Ephemeral Materialization in dbt: What It Is and When to Use
Ephemeral materialization in dbt means the model does not create a physical table or view in the database. Instead, its SQL is embedded directly into downstream models during compilation, making it fast and efficient for temporary or intermediate calculations.How It Works
Imagine you are cooking a meal and need to chop vegetables before mixing them into a salad. Instead of putting chopped vegetables in a separate bowl, you directly add them to the salad bowl as you chop. This is similar to how ephemeral materialization works in dbt.
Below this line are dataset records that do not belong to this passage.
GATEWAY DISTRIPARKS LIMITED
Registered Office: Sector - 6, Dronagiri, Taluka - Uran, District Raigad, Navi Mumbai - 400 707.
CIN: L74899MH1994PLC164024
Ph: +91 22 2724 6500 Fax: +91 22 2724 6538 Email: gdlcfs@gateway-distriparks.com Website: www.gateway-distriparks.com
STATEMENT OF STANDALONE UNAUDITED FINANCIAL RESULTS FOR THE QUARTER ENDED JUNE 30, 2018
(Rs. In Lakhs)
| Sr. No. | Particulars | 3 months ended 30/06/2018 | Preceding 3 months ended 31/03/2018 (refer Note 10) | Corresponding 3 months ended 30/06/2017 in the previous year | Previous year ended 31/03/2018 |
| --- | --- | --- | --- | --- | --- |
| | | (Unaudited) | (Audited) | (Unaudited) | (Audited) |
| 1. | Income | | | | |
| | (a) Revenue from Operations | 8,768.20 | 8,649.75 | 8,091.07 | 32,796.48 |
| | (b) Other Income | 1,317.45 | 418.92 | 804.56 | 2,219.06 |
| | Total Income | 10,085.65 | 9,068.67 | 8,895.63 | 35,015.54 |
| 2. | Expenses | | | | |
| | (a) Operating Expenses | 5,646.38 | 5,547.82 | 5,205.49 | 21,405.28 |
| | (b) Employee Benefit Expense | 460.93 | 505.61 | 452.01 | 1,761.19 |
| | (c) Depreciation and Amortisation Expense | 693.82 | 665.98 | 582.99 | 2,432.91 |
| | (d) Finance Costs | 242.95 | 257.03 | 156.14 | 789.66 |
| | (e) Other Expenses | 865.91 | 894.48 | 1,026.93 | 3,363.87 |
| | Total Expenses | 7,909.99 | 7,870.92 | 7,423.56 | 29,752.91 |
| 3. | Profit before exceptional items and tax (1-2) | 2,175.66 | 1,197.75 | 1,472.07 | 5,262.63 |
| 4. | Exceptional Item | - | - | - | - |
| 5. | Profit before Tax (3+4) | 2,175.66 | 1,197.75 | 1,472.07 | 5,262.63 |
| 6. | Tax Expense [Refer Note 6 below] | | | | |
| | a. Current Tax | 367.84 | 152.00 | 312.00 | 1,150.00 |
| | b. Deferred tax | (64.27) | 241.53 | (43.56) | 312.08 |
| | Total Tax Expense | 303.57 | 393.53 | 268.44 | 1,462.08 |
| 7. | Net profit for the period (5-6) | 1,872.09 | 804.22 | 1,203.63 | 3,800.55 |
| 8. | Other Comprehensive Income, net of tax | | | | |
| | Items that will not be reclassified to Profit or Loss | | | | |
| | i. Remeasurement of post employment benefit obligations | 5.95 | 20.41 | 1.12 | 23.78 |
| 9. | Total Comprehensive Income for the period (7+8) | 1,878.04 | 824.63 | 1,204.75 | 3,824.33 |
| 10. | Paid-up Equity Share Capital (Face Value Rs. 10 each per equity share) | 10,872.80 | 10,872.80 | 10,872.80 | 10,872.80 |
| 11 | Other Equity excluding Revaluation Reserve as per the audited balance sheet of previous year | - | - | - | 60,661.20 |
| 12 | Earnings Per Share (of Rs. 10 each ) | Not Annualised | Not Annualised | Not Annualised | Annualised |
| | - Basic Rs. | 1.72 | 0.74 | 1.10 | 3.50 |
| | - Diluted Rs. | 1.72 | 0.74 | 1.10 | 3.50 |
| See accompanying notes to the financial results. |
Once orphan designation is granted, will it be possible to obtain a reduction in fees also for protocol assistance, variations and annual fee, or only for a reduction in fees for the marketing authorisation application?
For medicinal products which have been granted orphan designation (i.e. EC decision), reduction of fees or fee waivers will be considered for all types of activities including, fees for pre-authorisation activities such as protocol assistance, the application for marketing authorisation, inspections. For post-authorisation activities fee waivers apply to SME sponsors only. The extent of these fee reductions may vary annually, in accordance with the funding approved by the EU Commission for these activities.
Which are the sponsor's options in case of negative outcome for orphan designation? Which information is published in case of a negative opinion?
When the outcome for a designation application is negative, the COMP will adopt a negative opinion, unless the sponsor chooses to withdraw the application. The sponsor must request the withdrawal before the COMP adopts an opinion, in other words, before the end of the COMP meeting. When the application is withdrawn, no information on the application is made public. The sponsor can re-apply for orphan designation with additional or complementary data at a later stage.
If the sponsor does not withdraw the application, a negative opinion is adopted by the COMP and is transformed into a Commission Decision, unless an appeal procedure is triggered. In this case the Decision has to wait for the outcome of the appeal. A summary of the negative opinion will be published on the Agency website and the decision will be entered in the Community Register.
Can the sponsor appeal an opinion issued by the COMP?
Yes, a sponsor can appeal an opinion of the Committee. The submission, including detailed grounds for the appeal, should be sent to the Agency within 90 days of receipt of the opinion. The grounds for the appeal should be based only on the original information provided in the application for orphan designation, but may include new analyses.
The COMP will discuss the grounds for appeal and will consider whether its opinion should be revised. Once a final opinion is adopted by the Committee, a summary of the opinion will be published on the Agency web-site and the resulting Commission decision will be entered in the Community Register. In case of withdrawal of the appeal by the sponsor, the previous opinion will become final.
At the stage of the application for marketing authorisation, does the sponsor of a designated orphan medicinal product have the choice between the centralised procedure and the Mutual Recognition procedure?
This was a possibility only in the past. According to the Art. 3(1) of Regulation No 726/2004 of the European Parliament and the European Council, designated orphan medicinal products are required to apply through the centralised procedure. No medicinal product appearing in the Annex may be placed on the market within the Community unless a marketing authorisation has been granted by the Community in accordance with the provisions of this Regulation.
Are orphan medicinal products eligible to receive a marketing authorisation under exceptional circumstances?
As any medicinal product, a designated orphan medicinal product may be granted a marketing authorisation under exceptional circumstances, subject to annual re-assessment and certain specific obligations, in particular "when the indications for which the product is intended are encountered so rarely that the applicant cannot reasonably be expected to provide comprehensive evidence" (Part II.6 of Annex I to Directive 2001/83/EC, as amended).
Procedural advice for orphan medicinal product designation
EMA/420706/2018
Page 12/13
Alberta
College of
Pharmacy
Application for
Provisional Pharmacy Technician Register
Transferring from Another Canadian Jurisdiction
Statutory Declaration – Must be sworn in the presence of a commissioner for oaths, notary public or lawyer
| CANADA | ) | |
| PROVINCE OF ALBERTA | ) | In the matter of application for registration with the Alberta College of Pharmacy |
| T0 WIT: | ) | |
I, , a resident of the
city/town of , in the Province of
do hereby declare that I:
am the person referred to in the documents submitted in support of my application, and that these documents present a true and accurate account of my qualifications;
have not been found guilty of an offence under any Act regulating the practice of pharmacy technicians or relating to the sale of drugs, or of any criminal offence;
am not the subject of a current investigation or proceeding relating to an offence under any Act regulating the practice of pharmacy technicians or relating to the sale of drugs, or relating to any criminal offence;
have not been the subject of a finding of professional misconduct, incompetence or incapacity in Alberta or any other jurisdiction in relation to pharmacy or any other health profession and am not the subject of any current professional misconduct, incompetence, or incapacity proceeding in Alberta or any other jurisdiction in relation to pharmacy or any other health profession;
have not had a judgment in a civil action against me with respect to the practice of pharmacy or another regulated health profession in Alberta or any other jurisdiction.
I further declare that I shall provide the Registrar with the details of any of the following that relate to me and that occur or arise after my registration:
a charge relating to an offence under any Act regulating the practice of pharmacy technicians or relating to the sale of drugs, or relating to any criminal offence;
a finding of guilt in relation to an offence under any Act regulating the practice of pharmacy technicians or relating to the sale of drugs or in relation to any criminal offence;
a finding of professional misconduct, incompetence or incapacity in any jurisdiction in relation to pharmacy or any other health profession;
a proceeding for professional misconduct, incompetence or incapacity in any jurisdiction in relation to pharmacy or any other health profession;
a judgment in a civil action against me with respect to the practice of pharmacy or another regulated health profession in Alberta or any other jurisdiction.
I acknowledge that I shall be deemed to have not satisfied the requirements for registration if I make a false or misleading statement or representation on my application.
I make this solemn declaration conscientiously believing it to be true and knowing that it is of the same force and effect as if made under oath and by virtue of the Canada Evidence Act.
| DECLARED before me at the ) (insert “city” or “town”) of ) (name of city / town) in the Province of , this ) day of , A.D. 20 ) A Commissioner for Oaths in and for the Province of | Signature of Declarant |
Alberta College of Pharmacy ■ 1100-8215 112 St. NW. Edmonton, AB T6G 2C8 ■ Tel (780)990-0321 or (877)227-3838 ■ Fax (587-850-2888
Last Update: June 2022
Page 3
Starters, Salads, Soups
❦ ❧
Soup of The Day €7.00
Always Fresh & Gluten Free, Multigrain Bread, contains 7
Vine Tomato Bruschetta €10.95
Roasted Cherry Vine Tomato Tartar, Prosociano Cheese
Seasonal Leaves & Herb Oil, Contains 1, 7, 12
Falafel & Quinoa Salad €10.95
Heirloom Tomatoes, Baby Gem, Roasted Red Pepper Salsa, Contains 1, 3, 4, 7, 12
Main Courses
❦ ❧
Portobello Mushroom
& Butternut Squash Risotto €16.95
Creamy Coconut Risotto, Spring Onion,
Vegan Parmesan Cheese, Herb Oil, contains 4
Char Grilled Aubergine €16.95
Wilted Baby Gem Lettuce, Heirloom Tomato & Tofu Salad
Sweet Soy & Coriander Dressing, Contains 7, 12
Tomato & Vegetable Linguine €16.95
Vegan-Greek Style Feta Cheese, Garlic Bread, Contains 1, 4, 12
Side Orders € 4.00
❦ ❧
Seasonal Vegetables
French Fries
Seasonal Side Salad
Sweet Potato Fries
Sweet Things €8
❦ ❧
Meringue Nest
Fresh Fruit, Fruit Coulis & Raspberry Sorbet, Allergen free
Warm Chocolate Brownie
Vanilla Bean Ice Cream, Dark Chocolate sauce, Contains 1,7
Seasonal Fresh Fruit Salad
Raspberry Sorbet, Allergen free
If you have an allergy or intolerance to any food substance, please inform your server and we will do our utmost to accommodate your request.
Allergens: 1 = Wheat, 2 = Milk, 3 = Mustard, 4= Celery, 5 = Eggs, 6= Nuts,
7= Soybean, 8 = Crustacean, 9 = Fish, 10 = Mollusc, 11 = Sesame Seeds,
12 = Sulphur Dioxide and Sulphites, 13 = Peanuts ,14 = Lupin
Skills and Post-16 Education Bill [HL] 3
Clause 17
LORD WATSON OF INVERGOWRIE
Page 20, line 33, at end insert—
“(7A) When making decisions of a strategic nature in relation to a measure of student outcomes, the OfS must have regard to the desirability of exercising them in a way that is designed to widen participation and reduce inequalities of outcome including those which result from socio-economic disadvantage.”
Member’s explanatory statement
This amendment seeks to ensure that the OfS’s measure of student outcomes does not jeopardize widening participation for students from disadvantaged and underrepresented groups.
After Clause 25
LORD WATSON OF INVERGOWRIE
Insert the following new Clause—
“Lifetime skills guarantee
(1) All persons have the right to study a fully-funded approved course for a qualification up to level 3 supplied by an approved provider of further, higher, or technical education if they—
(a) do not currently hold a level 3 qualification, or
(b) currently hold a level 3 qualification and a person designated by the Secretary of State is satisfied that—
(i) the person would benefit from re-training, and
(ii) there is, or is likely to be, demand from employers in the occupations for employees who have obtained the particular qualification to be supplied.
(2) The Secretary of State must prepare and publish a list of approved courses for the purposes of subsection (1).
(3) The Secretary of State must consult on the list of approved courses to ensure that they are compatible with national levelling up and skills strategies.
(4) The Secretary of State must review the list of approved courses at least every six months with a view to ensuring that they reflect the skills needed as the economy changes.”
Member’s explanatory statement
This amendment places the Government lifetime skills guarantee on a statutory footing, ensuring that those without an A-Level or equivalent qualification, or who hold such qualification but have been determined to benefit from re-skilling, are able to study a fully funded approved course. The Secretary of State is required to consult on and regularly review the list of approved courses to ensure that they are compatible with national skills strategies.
When you use ephemeral materialization, dbt does not create a separate table or view in your database. Instead, it takes the SQL code of the ephemeral model and inserts it directly into the SQL of the models that depend on it. This means the database runs the combined SQL in one go, without storing intermediate results.
This approach saves time and storage because no extra tables or views are created. It is like doing quick calculations on the fly rather than saving temporary results.
Example
This example shows a simple ephemeral model and how it is used in a downstream model.
/* models/ephemeral_model.sql */ -- This model is ephemeral and filters active users {{ config(materialized='ephemeral') }} select * from {{ ref('raw_users') }} where status = 'active' /* models/final_model.sql */ select user_id, email from {{ ref('ephemeral_model') }} where email is not null
When to Use
Use ephemeral materialization when you want to avoid creating extra tables or views for intermediate steps. It is ideal for small, reusable SQL snippets that are only needed inside other models.
For example, if you have a complex filter or calculation used by multiple models, making it ephemeral lets you keep your database clean and your transformations fast.
However, ephemeral models are not suitable for very large datasets or when you want to inspect intermediate results because they do not exist as separate tables.
Key Points
- Ephemeral models do not create tables or views in the database.
- Their SQL is embedded directly into downstream models during compilation.
- They improve performance by avoiding extra storage and queries.
- Best for small, reusable SQL snippets or intermediate calculations.
- Not suitable for large datasets or when intermediate results need to be saved.